SteamPedia

The Complete Steam Guide


Home /

Understanding Boiler Stack Losses

What are stack losses?

Constant combustion takes place inside a boiler furnace. In order to burn the fuel, oxygen is required. Hence, the burner is supplied with air. Air normally has 21% Oxygen, 78% Nitrogen and moisture content depending upon the location. The fuel which is burnt inside is composed of hydrocarbons mainly. After combustion, Carbon dioxide and water vapor are formed due to combustion of carbon and hydrogen as follows-

C+ O2=CO2

2H2 + O2 = 2H2O

 Air comes inside a boiler at ambient temperature, i.e. around 25- 40 Degree Celsius depending upon the location.  After combustion, combustion products, i.e. Water vapor, Carbon dioxide and other gases depending on fuel composition are formed. These flue gases heat the water and then leave the system through a Chimney. These flue gases are at high temperature and carry a large amount of heat (m*cp* ?t). This heat energy is taken from the fuel being burnt and along with the flue gases it escapes un utilized. These losses are termed as stack losses.

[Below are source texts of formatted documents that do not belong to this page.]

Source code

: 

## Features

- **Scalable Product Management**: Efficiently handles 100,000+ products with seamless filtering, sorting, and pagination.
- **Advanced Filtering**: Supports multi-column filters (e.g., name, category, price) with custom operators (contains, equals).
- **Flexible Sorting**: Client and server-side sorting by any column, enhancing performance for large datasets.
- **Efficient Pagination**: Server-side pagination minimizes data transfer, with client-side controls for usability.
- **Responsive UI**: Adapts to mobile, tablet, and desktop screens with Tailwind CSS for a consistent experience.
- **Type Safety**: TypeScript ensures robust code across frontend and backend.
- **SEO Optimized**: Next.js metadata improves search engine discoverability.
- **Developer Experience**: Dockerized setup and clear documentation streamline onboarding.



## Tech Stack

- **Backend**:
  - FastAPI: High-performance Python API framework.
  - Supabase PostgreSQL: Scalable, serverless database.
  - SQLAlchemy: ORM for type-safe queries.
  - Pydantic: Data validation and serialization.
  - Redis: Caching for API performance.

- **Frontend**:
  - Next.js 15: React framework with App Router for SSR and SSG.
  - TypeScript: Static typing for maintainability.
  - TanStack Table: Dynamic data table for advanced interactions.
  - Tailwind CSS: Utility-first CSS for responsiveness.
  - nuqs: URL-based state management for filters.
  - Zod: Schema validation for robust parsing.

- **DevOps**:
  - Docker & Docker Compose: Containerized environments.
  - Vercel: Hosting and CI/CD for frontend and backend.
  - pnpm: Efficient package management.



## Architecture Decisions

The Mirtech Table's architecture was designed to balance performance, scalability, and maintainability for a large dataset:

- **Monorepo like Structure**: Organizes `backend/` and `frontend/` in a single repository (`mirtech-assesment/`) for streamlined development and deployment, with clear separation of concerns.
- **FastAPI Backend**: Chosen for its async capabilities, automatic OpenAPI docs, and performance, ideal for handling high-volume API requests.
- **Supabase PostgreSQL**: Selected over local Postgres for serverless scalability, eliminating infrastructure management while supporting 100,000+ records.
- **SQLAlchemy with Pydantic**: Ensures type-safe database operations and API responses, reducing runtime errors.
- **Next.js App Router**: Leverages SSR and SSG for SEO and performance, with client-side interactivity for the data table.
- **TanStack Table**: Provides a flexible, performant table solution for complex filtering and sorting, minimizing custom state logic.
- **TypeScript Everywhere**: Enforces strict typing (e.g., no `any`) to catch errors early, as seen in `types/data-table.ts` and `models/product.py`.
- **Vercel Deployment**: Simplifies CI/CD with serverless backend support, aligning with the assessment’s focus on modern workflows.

Excess Air and stack losses

From the equations mentioned above, it can be seen that one molecule of oxygen is required for the complete combustion of one unit carbon to form one molecule of carbon dioxide. Similarly, one molecule of Oxygen is required for combustion of two Hydrogen molecules.  So, there is a fixed ratio of Oxygen which should be supplied in order to achieve complete combustion. In reality, the perfect mixing of fuel and Oxygen never takes place and if we supply just the necessary amount Oxygen (air), due to improper mixing, complete combustion of Caron does not take place. This results in partial combustion of the fuel as follows–

2C + O2 = 2CO

It can be seen that due to insufficient amount of Oxygen, instead of Carbon dioxide, Carbon monoxide is formed. This process releases significantly less amount of heat as compared to the previous one. Hence, additional Oxygen should be supplied in order to achieve complete combustion of Carbon. This is achieved by sending in some quantity of excess air.

One more reason to supply excess air is, there are always fluctuations taking place during combustion. Oxygen content of air changes seasonally. Apart from that, in case of increase in boiler load, oxygen starvation might take place. Considering all these parameters, it is always recommended to allow certain buffer or excess air to pass in.

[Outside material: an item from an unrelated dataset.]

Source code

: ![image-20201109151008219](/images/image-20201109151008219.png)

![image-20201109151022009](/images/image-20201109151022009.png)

Heat carried per hour by stack gases can be calculated by-

Q= m*Cp*?t

Where,

m= mass flow rate of flue gases (kg/hr.)

Cp= Specific heat capacity of flue gases

?t =   Difference between inlet and outlet temperatures of flue gases.

Stack losses are directly proportional to mass flow rate of flue gases and the difference between inlet and outlet temperatures of flue gases. Mass flow rate of flue gases and the outlet temperature of flue gases should always be monitored to keep a check on stack losses.


Controlling mass flow rate of flue gases

For efficient combustion, we need to supply a certain amount of excess air. Only required amount of excess air should be supplied. Depending upon the type of fuel which is being used and burner type, standard percentage of allowable excess should be found out and these values should be followed strictly.


Controlling outlet temperature of flue gases

A common trend observed is, as boiler is operated continuously, the measured outlet temperature of flue gases increases. After operation for a few months, significant rise in flue gas temperature and hence stack losses is observed. The reason behind this is, as a boiler is operated, scales are formed on the boiler tubes. As the thickness of the scales increases, the coefficient of heat transfer goes down. As a result, heat from flue gases is not transferred to the water side and it is carried away by the flue gases. The best way to tackle the situation is monitoring flue gas temperature just at the boiler outlet and cleaning the tubes when it goes beyond acceptable limits. By treating feed water, the frequency of cleaning can be brought down.


Heat recovery from flue gases

Heat which is being carried away by flue gases can be recovered up to a certain limit. This reduces the temperature of flue gases and saves the cost of cooling the gases before leaving them into the atmosphere. The easiest way of recovering heat from flue gases is to pass them through a pre heater. Pre heater heats the air going inside the furnace. This elevated temperature of air results in reduced value of   ?t hence reduces the stack losses.


Dew point condensation

Depending upon the type of fuel being used, acidic vapors can be present in the flue gases (like SO2). If the temperature drops below the dew point for these acidic vapors, corrosion of metal walls takes place. This puts a restriction on up to what level heat from flue gases should be recovered.

Installing a pre heater system and constantly monitoring excess oxygen and flue gas temperature can help to reduce the stack losses and keep them minimal.